**PROMPT:**
Can you give back every one of the rows below word for word, without changing anything?

**SUPPLIED RECORDS:**

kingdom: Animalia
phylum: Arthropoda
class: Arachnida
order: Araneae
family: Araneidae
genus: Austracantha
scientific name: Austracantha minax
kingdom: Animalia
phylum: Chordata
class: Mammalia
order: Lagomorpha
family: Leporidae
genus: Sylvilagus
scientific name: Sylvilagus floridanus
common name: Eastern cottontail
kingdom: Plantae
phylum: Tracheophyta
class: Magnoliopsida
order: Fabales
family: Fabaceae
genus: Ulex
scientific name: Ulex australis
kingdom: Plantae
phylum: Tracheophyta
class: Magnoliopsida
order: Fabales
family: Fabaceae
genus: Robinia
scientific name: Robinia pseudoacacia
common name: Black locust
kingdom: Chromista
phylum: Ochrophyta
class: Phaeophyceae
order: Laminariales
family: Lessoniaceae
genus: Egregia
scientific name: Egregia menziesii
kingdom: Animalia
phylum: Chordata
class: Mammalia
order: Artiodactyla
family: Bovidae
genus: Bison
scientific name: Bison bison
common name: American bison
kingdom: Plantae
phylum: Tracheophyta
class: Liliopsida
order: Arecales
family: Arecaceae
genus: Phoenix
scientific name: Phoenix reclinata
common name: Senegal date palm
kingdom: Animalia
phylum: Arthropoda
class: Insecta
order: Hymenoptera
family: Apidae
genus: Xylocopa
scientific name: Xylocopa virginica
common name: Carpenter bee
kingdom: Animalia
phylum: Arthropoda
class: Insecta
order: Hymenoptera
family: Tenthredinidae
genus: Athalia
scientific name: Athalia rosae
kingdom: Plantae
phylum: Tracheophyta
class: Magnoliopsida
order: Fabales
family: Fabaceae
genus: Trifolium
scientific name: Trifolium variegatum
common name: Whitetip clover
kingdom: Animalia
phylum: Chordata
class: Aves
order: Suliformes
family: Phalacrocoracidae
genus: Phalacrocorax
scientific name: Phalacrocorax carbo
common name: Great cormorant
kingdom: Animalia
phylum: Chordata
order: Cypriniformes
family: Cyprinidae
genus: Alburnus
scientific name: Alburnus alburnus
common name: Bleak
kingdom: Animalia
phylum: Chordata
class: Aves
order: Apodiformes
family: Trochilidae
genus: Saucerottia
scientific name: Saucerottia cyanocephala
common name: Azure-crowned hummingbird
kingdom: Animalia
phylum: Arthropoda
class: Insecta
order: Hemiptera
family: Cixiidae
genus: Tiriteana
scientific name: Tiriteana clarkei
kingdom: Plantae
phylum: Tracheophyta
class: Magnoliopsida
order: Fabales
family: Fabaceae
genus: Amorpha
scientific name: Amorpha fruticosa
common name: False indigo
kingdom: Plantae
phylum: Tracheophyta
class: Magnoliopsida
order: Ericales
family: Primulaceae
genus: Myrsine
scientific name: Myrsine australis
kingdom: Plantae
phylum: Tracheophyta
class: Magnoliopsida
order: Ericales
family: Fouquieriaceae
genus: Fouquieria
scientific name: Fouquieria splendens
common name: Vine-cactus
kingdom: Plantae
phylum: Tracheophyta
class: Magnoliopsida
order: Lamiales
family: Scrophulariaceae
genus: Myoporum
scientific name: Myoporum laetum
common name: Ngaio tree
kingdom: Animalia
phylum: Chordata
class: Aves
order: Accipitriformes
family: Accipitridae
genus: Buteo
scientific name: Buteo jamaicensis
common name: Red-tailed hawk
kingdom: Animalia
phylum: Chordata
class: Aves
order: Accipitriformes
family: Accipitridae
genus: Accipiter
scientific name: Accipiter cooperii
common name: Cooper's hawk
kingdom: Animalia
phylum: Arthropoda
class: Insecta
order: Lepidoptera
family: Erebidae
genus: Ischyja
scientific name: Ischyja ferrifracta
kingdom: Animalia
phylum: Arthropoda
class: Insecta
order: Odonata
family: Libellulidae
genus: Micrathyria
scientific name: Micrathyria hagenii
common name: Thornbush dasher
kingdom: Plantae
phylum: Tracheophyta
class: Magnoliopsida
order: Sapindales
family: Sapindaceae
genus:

**TASK RESULT:**
kingdom: Animalia
phylum: Arthropoda
class: Arachnida
order: Araneae
family: Araneidae
genus: Austracantha
scientific name: Austracantha minax
kingdom: Animalia
phylum: Chordata
class: Mammalia
order: Lagomorpha
family: Leporidae
genus: Sylvilagus
scientific name: Sylvilagus floridanus
common name: Eastern cottontail
kingdom: Plantae
phylum: Tracheophyta
class: Magnoliopsida
order: Fabales
family: Fabaceae
genus: Ulex
scientific name: Ulex australis
kingdom: Plantae
phylum: Tracheophyta
class: Magnoliopsida
order: Fabales
family: Fabaceae
genus: Robinia
scientific name: Robinia pseudoacacia
common name: Black locust
kingdom: Chromista
phylum: Ochrophyta
class: Phaeophyceae
order: Laminariales
family: Lessoniaceae
genus: Egregia
scientific name: Egregia menziesii
kingdom: Animalia
phylum: Chordata
class: Mammalia
order: Artiodactyla
family: Bovidae
genus: Bison
scientific name: Bison bison
common name: American bison
kingdom: Plantae
phylum: Tracheophyta
class: Liliopsida
order: Arecales
family: Arecaceae
genus: Phoenix
scientific name: Phoenix reclinata
common name: Senegal date palm
kingdom: Animalia
phylum: Arthropoda
class: Insecta
order: Hymenoptera
family: Apidae
genus: Xylocopa
scientific name: Xylocopa virginica
common name: Carpenter bee
kingdom: Animalia
phylum: Arthropoda
class: Insecta
order: Hymenoptera
family: Tenthredinidae
genus: Athalia
scientific name: Athalia rosae
kingdom: Plantae
phylum: Tracheophyta
class: Magnoliopsida
order: Fabales
family: Fabaceae
genus: Trifolium
scientific name: Trifolium variegatum
common name: Whitetip clover
kingdom: Animalia
phylum: Chordata
class: Aves
order: Suliformes
family: Phalacrocoracidae
genus: Phalacrocorax
scientific name: Phalacrocorax carbo
common name: Great cormorant
kingdom: Animalia
phylum: Chordata
order: Cypriniformes
family: Cyprinidae
genus: Alburnus
scientific name: Alburnus alburnus
common name: Bleak
kingdom: Animalia
phylum: Chordata
class: Aves
order: Apodiformes
family: Trochilidae
genus: Saucerottia
scientific name: Saucerottia cyanocephala
common name: Azure-crowned hummingbird
kingdom: Animalia
phylum: Arthropoda
class: Insecta
order: Hemiptera
family: Cixiidae
genus: Tiriteana
scientific name: Tiriteana clarkei
kingdom: Plantae
phylum: Tracheophyta
class: Magnoliopsida
order: Fabales
family: Fabaceae
genus: Amorpha
scientific name: Amorpha fruticosa
common name: False indigo
kingdom: Plantae
phylum: Tracheophyta
class: Magnoliopsida
order: Ericales
family: Primulaceae
genus: Myrsine
scientific name: Myrsine australis
kingdom: Plantae
phylum: Tracheophyta
class: Magnoliopsida
order: Ericales
family: Fouquieriaceae
genus: Fouquieria
scientific name: Fouquieria splendens
common name: Vine-cactus
kingdom: Plantae
phylum: Tracheophyta
class: Magnoliopsida
order: Lamiales
family: Scrophulariaceae
genus: Myoporum
scientific name: Myoporum laetum
common name: Ngaio tree
kingdom: Animalia
phylum: Chordata
class: Aves
order: Accipitriformes
family: Accipitridae
genus: Buteo
scientific name: Buteo jamaicensis
common name: Red-tailed hawk
kingdom: Animalia
phylum: Chordata
class: Aves
order: Accipitriformes
family: Accipitridae
genus: Accipiter
scientific name: Accipiter cooperii
common name: Cooper's hawk
kingdom: Animalia
phylum: Arthropoda
class: Insecta
order: Lepidoptera
family: Erebidae
genus: Ischyja
scientific name: Ischyja ferrifracta
kingdom: Animalia
phylum: Arthropoda
class: Insecta
order: Odonata
family: Libellulidae
genus: Micrathyria
scientific name: Micrathyria hagenii
common name: Thornbush dasher
kingdom: Plantae
phylum: Tracheophyta
class: Magnoliopsida
order: Sapindales
family: Sapindaceae
genus:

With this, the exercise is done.